### Prompt:
Write only the number of lines below in which "print" occurs.

Records from a dataset:
-----

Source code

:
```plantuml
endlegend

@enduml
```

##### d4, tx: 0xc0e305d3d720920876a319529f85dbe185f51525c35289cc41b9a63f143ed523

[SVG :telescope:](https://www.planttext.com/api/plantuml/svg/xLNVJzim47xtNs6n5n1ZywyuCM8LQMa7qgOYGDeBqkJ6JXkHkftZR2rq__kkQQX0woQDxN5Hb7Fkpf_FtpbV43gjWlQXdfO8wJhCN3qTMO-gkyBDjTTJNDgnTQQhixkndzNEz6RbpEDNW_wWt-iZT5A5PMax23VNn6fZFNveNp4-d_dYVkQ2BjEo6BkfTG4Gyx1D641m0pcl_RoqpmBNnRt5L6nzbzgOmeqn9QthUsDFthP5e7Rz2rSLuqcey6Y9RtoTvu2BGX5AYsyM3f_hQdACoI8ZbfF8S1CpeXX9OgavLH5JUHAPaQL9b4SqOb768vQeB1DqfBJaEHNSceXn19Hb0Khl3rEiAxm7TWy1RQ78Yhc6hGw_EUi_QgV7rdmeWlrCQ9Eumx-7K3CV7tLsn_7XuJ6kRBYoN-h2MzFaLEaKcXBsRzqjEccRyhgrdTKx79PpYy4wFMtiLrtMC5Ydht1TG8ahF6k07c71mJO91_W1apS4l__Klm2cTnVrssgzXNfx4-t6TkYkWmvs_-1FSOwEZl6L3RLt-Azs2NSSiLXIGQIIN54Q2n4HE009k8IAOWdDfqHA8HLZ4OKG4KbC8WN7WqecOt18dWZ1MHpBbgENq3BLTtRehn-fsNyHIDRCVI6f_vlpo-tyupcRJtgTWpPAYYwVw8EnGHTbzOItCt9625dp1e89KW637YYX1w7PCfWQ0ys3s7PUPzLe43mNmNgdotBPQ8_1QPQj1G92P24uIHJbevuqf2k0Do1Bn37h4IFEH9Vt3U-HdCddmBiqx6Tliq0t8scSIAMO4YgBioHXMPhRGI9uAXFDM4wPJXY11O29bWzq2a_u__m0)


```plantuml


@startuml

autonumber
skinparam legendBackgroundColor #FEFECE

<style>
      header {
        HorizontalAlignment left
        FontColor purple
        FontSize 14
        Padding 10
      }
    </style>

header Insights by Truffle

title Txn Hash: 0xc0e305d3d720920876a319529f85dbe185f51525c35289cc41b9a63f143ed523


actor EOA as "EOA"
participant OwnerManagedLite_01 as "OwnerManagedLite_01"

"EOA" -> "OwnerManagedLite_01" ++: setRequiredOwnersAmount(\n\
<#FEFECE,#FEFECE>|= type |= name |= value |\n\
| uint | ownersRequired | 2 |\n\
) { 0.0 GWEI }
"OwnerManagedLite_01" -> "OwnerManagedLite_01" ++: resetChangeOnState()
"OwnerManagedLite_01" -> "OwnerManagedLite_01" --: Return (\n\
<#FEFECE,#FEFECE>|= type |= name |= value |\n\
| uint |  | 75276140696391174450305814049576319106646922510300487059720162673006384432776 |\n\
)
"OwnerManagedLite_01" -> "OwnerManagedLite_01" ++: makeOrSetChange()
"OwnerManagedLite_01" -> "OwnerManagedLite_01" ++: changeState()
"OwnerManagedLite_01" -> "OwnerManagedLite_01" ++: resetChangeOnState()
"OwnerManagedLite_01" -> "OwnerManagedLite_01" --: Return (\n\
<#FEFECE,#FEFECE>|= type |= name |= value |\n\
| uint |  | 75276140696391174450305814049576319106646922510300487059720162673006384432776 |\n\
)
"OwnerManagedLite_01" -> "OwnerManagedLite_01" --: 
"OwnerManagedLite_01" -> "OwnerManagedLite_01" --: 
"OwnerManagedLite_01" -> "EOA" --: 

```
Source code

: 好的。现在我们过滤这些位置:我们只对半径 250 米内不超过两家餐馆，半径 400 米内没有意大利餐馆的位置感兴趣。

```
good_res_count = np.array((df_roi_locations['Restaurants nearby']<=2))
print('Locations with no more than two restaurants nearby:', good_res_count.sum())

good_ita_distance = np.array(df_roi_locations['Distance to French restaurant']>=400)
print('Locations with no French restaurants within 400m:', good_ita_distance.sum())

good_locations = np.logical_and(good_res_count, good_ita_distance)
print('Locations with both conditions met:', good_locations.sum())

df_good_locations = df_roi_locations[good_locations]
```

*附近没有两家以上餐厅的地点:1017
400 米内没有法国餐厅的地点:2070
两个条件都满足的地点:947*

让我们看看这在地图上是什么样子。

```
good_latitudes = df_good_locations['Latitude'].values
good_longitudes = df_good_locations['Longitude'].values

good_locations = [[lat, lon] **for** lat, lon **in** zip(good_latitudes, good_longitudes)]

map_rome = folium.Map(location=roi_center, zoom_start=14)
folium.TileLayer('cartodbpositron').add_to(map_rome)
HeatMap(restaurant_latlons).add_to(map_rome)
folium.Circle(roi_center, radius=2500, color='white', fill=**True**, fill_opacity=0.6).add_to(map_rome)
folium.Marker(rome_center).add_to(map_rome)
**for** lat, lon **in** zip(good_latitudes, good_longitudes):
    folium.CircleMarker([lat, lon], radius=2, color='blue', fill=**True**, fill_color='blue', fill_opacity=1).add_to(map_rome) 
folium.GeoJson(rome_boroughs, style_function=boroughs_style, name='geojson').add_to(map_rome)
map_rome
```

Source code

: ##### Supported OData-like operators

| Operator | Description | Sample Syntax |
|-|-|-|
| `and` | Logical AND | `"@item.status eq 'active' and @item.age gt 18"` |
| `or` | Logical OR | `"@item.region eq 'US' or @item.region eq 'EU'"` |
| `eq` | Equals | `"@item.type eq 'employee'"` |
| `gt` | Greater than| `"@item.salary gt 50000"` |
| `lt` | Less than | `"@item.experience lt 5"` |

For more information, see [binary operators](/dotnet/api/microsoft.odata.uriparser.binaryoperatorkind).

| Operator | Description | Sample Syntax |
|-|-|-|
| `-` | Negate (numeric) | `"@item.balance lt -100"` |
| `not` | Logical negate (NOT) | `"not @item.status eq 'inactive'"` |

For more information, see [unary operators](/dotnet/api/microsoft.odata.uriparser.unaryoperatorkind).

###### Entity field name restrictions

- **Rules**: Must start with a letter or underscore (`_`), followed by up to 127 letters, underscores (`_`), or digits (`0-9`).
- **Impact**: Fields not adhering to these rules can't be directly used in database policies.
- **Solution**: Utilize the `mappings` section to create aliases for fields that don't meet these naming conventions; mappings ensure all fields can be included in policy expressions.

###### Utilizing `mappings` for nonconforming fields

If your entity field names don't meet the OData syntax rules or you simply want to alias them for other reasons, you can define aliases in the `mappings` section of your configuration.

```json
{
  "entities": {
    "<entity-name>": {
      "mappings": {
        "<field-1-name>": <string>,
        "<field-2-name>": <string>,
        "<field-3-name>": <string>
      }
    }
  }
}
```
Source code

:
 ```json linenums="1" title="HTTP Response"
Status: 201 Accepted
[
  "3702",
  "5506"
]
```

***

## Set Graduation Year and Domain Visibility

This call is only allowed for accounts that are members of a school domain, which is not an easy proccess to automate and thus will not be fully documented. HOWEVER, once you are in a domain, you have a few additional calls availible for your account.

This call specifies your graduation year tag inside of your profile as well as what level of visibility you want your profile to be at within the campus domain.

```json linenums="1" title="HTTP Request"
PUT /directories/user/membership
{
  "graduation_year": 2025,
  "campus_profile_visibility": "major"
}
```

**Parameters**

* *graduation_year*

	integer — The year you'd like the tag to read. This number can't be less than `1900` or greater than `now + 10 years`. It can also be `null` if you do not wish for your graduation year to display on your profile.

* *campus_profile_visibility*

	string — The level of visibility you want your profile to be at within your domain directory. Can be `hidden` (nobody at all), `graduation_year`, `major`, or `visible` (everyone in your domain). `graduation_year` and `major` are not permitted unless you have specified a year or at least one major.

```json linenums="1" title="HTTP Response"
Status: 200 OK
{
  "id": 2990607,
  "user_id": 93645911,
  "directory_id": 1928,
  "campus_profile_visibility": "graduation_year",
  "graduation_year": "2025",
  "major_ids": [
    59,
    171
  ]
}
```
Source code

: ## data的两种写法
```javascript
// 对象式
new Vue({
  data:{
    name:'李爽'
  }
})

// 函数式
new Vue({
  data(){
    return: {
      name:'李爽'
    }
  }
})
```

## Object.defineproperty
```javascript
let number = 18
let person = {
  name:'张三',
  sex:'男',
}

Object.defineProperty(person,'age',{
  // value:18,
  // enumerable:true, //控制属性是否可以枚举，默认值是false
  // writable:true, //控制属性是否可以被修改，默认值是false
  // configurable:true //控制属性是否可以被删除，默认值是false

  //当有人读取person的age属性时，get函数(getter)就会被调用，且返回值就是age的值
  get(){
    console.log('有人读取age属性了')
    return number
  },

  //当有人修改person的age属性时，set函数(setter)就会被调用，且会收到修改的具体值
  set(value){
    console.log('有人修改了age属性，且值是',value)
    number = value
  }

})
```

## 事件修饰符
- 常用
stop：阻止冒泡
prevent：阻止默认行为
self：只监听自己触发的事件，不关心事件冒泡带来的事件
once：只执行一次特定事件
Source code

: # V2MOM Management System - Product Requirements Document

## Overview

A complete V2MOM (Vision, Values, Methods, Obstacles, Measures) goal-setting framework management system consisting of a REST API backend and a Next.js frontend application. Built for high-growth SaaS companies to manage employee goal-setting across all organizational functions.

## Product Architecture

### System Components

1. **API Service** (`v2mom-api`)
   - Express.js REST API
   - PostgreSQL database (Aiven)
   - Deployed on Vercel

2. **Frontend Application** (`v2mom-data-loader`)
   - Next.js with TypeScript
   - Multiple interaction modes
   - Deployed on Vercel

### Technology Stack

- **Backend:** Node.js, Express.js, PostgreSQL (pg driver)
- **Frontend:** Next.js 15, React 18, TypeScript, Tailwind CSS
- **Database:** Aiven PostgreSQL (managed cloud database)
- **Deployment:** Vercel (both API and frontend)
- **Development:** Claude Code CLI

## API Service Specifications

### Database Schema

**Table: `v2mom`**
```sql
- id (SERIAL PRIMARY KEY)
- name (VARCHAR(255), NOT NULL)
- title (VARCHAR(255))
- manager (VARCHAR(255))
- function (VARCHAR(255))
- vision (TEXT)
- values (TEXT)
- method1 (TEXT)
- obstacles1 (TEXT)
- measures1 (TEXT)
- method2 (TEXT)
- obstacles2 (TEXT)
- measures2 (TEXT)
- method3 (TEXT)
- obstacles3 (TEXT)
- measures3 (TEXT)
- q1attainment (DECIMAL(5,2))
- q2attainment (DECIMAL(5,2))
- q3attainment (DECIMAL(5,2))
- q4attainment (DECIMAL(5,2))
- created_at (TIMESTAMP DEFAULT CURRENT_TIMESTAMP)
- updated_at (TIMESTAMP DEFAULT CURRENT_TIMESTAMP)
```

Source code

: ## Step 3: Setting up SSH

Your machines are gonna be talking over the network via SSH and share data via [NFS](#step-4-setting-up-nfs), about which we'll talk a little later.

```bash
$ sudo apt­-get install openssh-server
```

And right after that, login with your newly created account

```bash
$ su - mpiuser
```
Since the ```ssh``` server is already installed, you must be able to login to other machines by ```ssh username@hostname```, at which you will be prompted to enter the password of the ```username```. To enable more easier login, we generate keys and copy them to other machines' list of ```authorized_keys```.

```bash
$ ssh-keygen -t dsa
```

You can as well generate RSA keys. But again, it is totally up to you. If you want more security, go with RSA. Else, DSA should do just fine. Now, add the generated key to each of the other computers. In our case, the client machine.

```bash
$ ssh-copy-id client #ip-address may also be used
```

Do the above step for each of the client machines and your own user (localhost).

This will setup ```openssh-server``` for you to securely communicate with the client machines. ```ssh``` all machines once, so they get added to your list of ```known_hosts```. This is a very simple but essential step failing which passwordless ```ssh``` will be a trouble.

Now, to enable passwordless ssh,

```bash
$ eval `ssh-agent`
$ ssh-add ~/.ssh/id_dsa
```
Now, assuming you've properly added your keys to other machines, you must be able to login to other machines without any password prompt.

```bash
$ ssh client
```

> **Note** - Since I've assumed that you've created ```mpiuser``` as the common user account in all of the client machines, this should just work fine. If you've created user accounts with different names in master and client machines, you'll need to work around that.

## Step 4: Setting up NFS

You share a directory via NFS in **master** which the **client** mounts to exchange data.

-----

### Response:
3